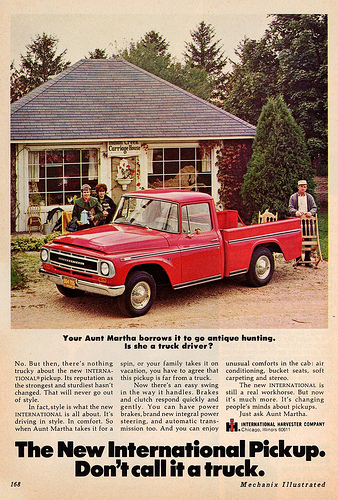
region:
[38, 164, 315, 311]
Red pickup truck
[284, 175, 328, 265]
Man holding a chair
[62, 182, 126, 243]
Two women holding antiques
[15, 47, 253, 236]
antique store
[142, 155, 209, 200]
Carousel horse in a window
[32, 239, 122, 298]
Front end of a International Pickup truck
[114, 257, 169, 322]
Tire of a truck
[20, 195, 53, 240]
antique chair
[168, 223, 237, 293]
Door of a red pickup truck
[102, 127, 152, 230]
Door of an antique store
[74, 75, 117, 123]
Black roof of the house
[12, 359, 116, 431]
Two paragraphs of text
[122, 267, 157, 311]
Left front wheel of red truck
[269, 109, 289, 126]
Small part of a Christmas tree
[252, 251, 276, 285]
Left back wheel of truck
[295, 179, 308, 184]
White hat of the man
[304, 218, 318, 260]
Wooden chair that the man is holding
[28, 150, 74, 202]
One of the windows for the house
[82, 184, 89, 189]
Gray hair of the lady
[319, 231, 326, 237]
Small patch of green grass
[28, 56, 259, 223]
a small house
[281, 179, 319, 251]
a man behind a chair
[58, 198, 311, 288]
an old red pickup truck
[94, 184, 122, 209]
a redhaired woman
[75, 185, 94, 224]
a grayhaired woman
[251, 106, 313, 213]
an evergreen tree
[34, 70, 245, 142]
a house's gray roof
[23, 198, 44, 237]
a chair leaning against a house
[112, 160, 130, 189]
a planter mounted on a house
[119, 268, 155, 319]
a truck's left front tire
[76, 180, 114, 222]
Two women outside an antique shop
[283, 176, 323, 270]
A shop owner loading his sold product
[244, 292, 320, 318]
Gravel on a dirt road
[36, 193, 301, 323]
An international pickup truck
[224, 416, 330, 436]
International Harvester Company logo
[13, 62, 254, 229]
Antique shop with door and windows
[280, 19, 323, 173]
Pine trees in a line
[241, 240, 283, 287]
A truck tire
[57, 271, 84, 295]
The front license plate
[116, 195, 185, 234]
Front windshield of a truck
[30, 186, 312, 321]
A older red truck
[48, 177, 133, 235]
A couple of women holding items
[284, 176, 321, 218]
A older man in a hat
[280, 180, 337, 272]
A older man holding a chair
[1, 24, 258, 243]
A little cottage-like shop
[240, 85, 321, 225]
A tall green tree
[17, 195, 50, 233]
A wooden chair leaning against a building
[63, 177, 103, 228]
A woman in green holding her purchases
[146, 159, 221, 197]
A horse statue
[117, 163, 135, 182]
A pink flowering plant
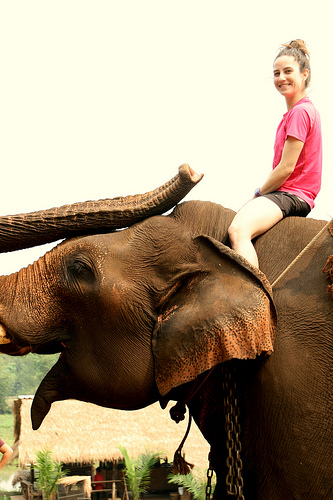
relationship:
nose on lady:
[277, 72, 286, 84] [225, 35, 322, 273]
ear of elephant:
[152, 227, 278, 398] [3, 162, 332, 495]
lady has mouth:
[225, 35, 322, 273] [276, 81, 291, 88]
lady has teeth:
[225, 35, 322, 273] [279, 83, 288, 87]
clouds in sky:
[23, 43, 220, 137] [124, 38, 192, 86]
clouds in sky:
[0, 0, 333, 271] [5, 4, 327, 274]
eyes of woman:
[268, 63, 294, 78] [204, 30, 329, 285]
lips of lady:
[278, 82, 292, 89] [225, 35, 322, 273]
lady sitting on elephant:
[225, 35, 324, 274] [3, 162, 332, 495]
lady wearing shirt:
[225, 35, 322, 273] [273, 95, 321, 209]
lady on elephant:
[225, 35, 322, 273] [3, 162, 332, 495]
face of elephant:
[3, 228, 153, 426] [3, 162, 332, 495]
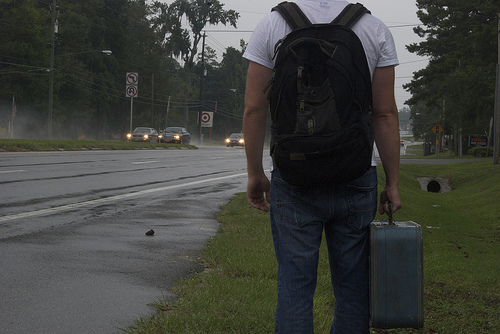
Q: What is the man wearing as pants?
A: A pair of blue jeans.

**What is expected**. Can you arrange all the records above as a JSON list of strings, with one string per line, no blank lines, and the pictures left out?

**Solution for this task**.
[
  "region:",
  "[38, 164, 315, 311]",
  "Red pickup truck",
  "[284, 175, 328, 265]",
  "Man holding a chair",
  "[62, 182, 126, 243]",
  "Two women holding antiques",
  "[15, 47, 253, 236]",
  "antique store",
  "[142, 155, 209, 200]",
  "Carousel horse in a window",
  "[32, 239, 122, 298]",
  "Front end of a International Pickup truck",
  "[114, 257, 169, 322]",
  "Tire of a truck",
  "[20, 195, 53, 240]",
  "antique chair",
  "[168, 223, 237, 293]",
  "Door of a red pickup truck",
  "[102, 127, 152, 230]",
  "Door of an antique store",
  "[74, 75, 117, 123]",
  "Black roof of the house",
  "[12, 359, 116, 431]",
  "Two paragraphs of text",
  "[122, 267, 157, 311]",
  "Left front wheel of red truck",
  "[269, 109, 289, 126]",
  "Small part of a Christmas tree",
  "[252, 251, 276, 285]",
  "Left back wheel of truck",
  "[295, 179, 308, 184]",
  "White hat of the man",
  "[304, 218, 318, 260]",
  "Wooden chair that the man is holding",
  "[28, 150, 74, 202]",
  "One of the windows for the house",
  "[82, 184, 89, 189]",
  "Gray hair of the lady",
  "[319, 231, 326, 237]",
  "Small patch of green grass",
  "[28, 56, 259, 223]",
  "a small house",
  "[281, 179, 319, 251]",
  "a man behind a chair",
  "[58, 198, 311, 288]",
  "an old red pickup truck",
  "[94, 184, 122, 209]",
  "a redhaired woman",
  "[75, 185, 94, 224]",
  "a grayhaired woman",
  "[251, 106, 313, 213]",
  "an evergreen tree",
  "[34, 70, 245, 142]",
  "a house's gray roof",
  "[23, 198, 44, 237]",
  "a chair leaning against a house",
  "[112, 160, 130, 189]",
  "a planter mounted on a house",
  "[119, 268, 155, 319]",
  "a truck's left front tire",
  "[76, 180, 114, 222]",
  "Two women outside an antique shop",
  "[283, 176, 323, 270]",
  "A shop owner loading his sold product",
  "[244, 292, 320, 318]",
  "Gravel on a dirt road",
  "[36, 193, 301, 323]",
  "An international pickup truck",
  "[224, 416, 330, 436]",
  "International Harvester Company logo",
  "[13, 62, 254, 229]",
  "Antique shop with door and windows",
  "[280, 19, 323, 173]",
  "Pine trees in a line",
  "[241, 240, 283, 287]",
  "A truck tire",
  "[57, 271, 84, 295]",
  "The front license plate",
  "[116, 195, 185, 234]",
  "Front windshield of a truck",
  "[30, 186, 312, 321]",
  "A older red truck",
  "[48, 177, 133, 235]",
  "A couple of women holding items",
  "[284, 176, 321, 218]",
  "A older man in a hat",
  "[280, 180, 337, 272]",
  "A older man holding a chair",
  "[1, 24, 258, 243]",
  "A little cottage-like shop",
  "[240, 85, 321, 225]",
  "A tall green tree",
  "[17, 195, 50, 233]",
  "A wooden chair leaning against a building",
  "[63, 177, 103, 228]",
  "A woman in green holding her purchases",
  "[146, 159, 221, 197]",
  "A horse statue",
  "[117, 163, 135, 182]",
  "A pink flowering plant",
  "relationship:",
  "nose on lady:",
  "[277, 72, 286, 84] [225, 35, 322, 273]",
  "ear of elephant:",
  "[152, 227, 278, 398] [3, 162, 332, 495]",
  "lady has mouth:",
  "[225, 35, 322, 273] [276, 81, 291, 88]",
  "lady has teeth:",
  "[225, 35, 322, 273] [279, 83, 288, 87]",
  "clouds in sky:",
  "[23, 43, 220, 137] [124, 38, 192, 86]",
  "clouds in sky:",
  "[0, 0, 333, 271] [5, 4, 327, 274]",
  "eyes of woman:",
  "[268, 63, 294, 78] [204, 30, 329, 285]",
  "lips of lady:",
  "[278, 82, 292, 89] [225, 35, 322, 273]",
  "lady sitting on elephant:",
  "[225, 35, 324, 274] [3, 162, 332, 495]",
  "lady wearing shirt:",
  "[225, 35, 322, 273] [273, 95, 321, 209]",
  "lady on elephant:",
  "[225, 35, 322, 273] [3, 162, 332, 495]",
  "face of elephant:",
  "[3, 228, 153, 426] [3, 162, 332, 495]",
  "Q: What is the man wearing as pants?",
  "A: A pair of blue jeans."
]